Your assignment:
Return the lines of the material starting at the one containing "Отраслевое развитие" and ending at the one containing "публикуем сообщения, содержащие", with both of those lines included and nothing changed.

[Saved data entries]
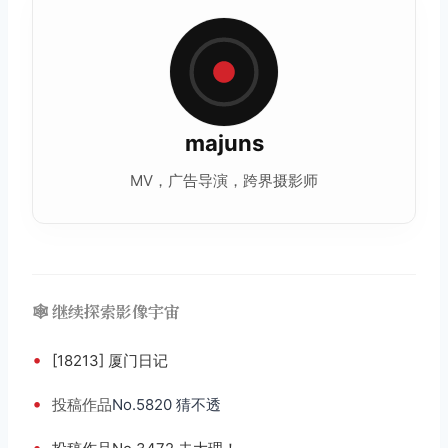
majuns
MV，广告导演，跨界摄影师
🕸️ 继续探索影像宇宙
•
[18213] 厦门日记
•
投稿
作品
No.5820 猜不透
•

--

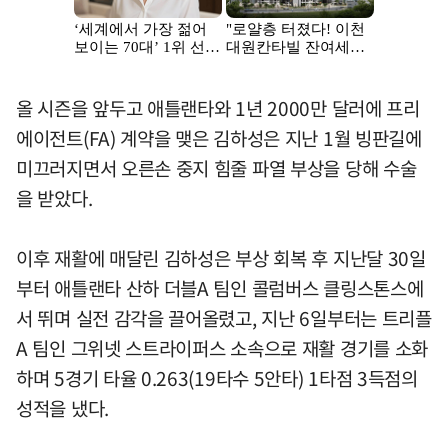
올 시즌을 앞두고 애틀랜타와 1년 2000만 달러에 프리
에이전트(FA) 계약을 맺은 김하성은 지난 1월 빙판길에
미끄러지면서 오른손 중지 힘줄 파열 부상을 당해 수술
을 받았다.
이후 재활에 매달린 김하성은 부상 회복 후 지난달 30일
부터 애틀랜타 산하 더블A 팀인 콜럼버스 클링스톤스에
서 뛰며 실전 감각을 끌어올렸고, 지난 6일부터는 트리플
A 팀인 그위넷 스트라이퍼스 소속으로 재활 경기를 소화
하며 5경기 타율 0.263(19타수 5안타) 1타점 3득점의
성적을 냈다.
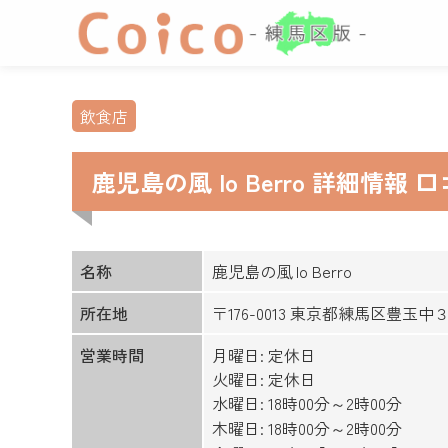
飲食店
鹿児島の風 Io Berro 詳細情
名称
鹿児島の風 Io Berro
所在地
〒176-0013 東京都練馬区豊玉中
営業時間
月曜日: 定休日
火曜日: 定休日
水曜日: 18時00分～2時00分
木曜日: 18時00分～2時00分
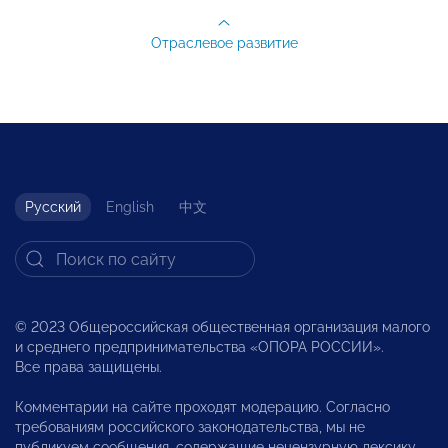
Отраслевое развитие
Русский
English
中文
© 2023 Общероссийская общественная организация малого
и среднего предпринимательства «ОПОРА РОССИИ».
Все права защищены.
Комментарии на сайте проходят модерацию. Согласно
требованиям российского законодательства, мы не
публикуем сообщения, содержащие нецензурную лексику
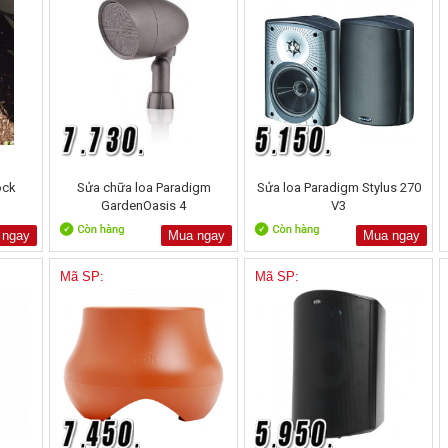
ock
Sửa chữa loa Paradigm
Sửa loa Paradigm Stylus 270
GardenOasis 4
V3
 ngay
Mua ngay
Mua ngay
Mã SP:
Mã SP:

Task answer:
Отраслевое развитие
Русский
English
中文
© 2023 Общероссийская общественная организация малого
и среднего предпринимательства «ОПОРА РОССИИ».
Все права защищены.
Комментарии на сайте проходят модерацию. Согласно
требованиям российского законодательства, мы не
публикуем сообщения, содержащие нецензурную лексику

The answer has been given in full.